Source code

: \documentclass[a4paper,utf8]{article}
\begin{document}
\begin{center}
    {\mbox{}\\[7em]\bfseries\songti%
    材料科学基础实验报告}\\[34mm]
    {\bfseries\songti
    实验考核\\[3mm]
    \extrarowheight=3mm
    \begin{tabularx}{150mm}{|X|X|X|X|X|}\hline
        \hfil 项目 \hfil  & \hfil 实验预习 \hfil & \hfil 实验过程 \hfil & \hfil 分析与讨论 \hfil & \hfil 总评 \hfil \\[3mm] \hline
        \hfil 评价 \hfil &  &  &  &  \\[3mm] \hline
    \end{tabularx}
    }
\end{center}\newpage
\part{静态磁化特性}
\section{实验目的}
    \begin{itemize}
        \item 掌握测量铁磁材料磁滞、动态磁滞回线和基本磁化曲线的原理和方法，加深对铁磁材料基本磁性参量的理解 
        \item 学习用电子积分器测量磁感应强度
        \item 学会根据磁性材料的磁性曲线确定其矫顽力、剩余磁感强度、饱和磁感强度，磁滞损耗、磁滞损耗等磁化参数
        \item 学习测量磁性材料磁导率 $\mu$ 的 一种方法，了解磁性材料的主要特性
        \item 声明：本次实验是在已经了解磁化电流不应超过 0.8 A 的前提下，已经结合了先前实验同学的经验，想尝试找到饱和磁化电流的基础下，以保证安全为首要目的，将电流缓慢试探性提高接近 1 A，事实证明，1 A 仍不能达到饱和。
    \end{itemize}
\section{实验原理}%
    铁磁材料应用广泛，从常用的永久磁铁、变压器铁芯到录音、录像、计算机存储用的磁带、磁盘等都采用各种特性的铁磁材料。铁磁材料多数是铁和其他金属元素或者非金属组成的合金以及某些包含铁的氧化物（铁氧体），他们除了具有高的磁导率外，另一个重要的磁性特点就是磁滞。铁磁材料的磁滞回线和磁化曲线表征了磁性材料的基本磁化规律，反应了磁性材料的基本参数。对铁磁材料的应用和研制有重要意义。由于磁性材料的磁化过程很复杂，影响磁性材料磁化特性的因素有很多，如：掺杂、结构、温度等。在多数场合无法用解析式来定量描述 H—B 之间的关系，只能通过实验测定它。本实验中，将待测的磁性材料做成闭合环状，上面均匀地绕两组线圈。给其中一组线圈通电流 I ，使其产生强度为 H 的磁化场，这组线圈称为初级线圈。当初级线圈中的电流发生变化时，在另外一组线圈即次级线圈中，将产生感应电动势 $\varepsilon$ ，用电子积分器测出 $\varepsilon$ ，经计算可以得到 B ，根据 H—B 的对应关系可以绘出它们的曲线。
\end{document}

§ §

Taking care to miss no line, set down the whole listing above exactly.

Source code

: \documentclass[a4paper,utf8]{article}
\begin{document}
\begin{center}
    {\mbox{}\\[7em]\bfseries\songti%
    材料科学基础实验报告}\\[34mm]
    {\bfseries\songti
    实验考核\\[3mm]
    \extrarowheight=3mm
    \begin{tabularx}{150mm}{|X|X|X|X|X|}\hline
        \hfil 项目 \hfil  & \hfil 实验预习 \hfil & \hfil 实验过程 \hfil & \hfil 分析与讨论 \hfil & \hfil 总评 \hfil \\[3mm] \hline
        \hfil 评价 \hfil &  &  &  &  \\[3mm] \hline
    \end{tabularx}
    }
\end{center}\newpage
\part{静态磁化特性}
\section{实验目的}
    \begin{itemize}
        \item 掌握测量铁磁材料磁滞、动态磁滞回线和基本磁化曲线的原理和方法，加深对铁磁材料基本磁性参量的理解 
        \item 学习用电子积分器测量磁感应强度
        \item 学会根据磁性材料的磁性曲线确定其矫顽力、剩余磁感强度、饱和磁感强度，磁滞损耗、磁滞损耗等磁化参数
        \item 学习测量磁性材料磁导率 $\mu$ 的 一种方法，了解磁性材料的主要特性
        \item 声明：本次实验是在已经了解磁化电流不应超过 0.8 A 的前提下，已经结合了先前实验同学的经验，想尝试找到饱和磁化电流的基础下，以保证安全为首要目的，将电流缓慢试探性提高接近 1 A，事实证明，1 A 仍不能达到饱和。
    \end{itemize}
\section{实验原理}%
    铁磁材料应用广泛，从常用的永久磁铁、变压器铁芯到录音、录像、计算机存储用的磁带、磁盘等都采用各种特性的铁磁材料。铁磁材料多数是铁和其他金属元素或者非金属组成的合金以及某些包含铁的氧化物（铁氧体），他们除了具有高的磁导率外，另一个重要的磁性特点就是磁滞。铁磁材料的磁滞回线和磁化曲线表征了磁性材料的基本磁化规律，反应了磁性材料的基本参数。对铁磁材料的应用和研制有重要意义。由于磁性材料的磁化过程很复杂，影响磁性材料磁化特性的因素有很多，如：掺杂、结构、温度等。在多数场合无法用解析式来定量描述 H—B 之间的关系，只能通过实验测定它。本实验中，将待测的磁性材料做成闭合环状，上面均匀地绕两组线圈。给其中一组线圈通电流 I ，使其产生强度为 H 的磁化场，这组线圈称为初级线圈。当初级线圈中的电流发生变化时，在另外一组线圈即次级线圈中，将产生感应电动势 $\varepsilon$ ，用电子积分器测出 $\varepsilon$ ，经计算可以得到 B ，根据 H—B 的对应关系可以绘出它们的曲线。
\end{document}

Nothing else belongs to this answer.